夕暮れ、ぼちぼちと動き出し、いつもの飲み屋へ歩く。


夕陽を背に、公園を抜けてゴミだらけの路地を渡ると、掃き溜めとなっている高架線に着く。そこに建っているボロボロの家屋がそうだ。立て付けが悪くなった戸を引き中へ入ると、薄暗い灯りの奥に店主が一人いる。俺は黙って、カウンターの隅に座った。


「ビール」


酒を頼む。店主からの返事はなく、黙って瓶とグラスが置かれ、それを注ぐ。


「アテは?」


刺すような言葉に「いらない」と返すと舌打ちが響いた。

ビールをゆっくりと飲み下していると、二、三人、知った顔が入ってくる。皆、揃いも揃って貧乏くさい面をして座り、陰気に酒を注文して飲む。まるで脅迫でもされているように、酔い潰れようとしている。俺もそうだ。

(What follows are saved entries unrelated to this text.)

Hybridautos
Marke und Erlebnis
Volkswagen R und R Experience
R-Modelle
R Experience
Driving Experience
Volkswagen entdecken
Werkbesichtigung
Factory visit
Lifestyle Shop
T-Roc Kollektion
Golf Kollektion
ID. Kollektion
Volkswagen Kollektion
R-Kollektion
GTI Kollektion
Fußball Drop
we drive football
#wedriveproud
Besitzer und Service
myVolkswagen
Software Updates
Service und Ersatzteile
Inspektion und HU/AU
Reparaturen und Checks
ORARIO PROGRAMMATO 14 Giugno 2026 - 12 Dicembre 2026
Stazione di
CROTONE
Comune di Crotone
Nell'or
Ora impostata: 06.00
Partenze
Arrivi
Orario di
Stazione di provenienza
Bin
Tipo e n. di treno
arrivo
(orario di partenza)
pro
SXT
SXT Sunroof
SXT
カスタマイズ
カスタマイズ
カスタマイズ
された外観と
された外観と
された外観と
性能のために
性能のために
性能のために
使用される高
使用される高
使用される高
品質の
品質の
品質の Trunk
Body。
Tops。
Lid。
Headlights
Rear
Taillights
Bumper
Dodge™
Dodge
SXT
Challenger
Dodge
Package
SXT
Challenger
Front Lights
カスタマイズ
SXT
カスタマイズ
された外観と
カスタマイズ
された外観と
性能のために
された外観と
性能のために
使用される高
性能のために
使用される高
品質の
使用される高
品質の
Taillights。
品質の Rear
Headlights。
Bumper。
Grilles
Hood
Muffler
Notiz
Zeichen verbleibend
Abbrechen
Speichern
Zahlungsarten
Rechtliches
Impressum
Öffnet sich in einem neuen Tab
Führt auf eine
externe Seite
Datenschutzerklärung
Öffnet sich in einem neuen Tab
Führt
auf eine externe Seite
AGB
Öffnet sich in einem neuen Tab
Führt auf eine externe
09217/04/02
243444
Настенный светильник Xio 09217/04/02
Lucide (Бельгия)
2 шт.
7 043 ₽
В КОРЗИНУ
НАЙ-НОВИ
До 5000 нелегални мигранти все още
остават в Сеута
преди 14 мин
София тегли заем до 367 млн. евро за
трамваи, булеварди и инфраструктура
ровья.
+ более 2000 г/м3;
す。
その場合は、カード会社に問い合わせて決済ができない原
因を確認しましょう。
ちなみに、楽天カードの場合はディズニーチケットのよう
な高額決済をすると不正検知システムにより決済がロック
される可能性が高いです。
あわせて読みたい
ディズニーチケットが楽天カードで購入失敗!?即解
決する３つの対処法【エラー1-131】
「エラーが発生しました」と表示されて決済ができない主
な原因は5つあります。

飲みたいわけでもないのに酒を体に入れ脳を麻痺させたいのだ。下等な店で不味く酔い、人生を切り取っている。嫁がいたら、子供がいたら、友人がいたら、こんな場所にはいないだろう。他の客もそう。貧乏が俺達を孤立させている。


「酒、なに飲む」


空になった側からそうせっつかれ、ウィスキーをストレートで出してもらった。工業用アルコールのような臭いがして酷い味だが、この店で飲むにはお似合いだった。


「貧乏人ばかりきやがる」


そう文句を言って、店主が煙草に火をつけた。

隙間風で灰が運ばれ、目の前に落ちた。俺はウィスキーを煽り、その灰を払い除けてからもう一杯頼み、それを飲む。やはり不味い。


「ごちそうさん」


グラスを置いて、金を払って出る。挨拶はない。

帰り道、沈んだ日の中で手を摩ると埃っぽく、乾燥していた。灰を払った際に汚れたのだろう。だが、だからといって気にはならなかった。どうせこの手で触るのは、自分だけなのだから。


影が広がり、体も心も凍える。

酔っていても、寒い。ずっと、毎日。